Отец схватил ее за руку.

– Мы заключили наш брак, вступив в супружеские отношения, – сказала Венеция, покраснев. – Мне кажется, это вполне достаточная причина.

Отец с удивлением уставился на нее, затем гневно посмотрел на Лахлана:

– Ты посмел уложить в постель мою дочь? Ты, подлый негодяй?

– Нет, – спокойно сказал Лахлан.

Венеция раскрыла рот от удивления. Он будет отрицать и это? Он хочет стереть из памяти те драгоценные мгновения? Да как он смеет!

– Она говорит другое! – рявкнул ее отец. – Зачем ей лгать?

– Потому что ей жаль меня и мой клан. Она думает, что поможет нам, если выйдет за меня замуж и отдаст мне свое состояние. У вашей дочери доброе сердце и проницательный ум. Она решила, что вы никогда не согласитесь на наш брак и не отдадите мне ее приданое, если она не будет обесчещена.

– Чертовски верно, я бы никогда не согласился.

– К счастью, она осталась чиста, сэр. – Взгляд его устремился к девушке. Вне всякого сомнения, в нем читалась нежность. – Ни один мужчина не смог бы нанести вред такому совершенному созданию, как ваша дочь.

Жгучие слезы подступили к глазам Венеции. Неужели он и вправду думает, что совершает доброе дело, освобождая ее от брака? Неужели он и в самом деле думает, что она спокойно уедет и оставит его? Черта с два она уедет.

– И тем не менее ты назвал это совершенное создание лгуньей.

Лахлан побледнел.

– Она не лгунья. Просто слишком усердно пытается мне помочь.

Венеция подошла к нему:

– То, что я люблю тебя, ничего для тебя не значит? Ты ведь тоже говорил, что любишь меня.

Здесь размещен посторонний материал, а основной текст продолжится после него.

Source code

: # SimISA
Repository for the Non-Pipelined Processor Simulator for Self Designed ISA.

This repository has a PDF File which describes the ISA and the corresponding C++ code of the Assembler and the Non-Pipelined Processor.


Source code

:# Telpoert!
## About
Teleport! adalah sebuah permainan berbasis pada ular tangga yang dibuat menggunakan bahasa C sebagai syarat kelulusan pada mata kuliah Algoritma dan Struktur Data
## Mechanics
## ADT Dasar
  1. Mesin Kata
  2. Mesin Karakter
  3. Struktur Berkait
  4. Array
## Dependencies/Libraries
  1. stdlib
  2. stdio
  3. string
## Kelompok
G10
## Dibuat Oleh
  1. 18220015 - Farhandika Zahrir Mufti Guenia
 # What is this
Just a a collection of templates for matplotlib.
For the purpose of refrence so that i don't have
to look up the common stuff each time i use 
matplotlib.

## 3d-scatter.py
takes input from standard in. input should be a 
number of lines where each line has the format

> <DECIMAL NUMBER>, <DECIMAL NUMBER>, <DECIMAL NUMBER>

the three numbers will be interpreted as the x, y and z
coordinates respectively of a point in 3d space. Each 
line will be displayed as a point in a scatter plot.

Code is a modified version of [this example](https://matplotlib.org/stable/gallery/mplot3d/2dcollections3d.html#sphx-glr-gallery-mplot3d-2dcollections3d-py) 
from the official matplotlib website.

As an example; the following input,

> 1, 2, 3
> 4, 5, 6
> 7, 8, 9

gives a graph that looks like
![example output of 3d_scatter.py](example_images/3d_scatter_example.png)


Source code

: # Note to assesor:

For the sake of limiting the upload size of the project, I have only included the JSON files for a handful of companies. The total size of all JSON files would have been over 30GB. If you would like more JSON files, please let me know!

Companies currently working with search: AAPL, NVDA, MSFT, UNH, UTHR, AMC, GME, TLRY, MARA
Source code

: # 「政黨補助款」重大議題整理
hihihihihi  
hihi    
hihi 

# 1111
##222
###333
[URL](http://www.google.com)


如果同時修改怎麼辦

Внезапно в глазах его что-то вспыхнуло. Какая-то мука, боль, отчаяние, и в душе девушки шевельнулась надежда. Затем его лицо снова стало непроницаемым.

– Я много чего говорил вам. – Он сглотнул, затем продолжил тем холодным отвратительным тоном, который она терпеть не могла: – Это были наглые попытки получить то, что мне нужно, – ваше приданое, деньги, которые, как я думал, ваш отец был нам должен.

Ну хватит, это уже слишком. Венеция по-настоящему разозлилась. Она подошла вплотную к Лахлану, лицо ее пылало.

– Значит, ты меня не любишь?

Он посмотрел ей в глаза, выражение его лица говорило об обратном.

– Отправляйтесь домой, леди. Вам не место здесь, в этом разоренном поместье, где еле сводят концы с концами.

Венеция заметила, что пока он не смог заставить себя открыто сказать, что не любит ее.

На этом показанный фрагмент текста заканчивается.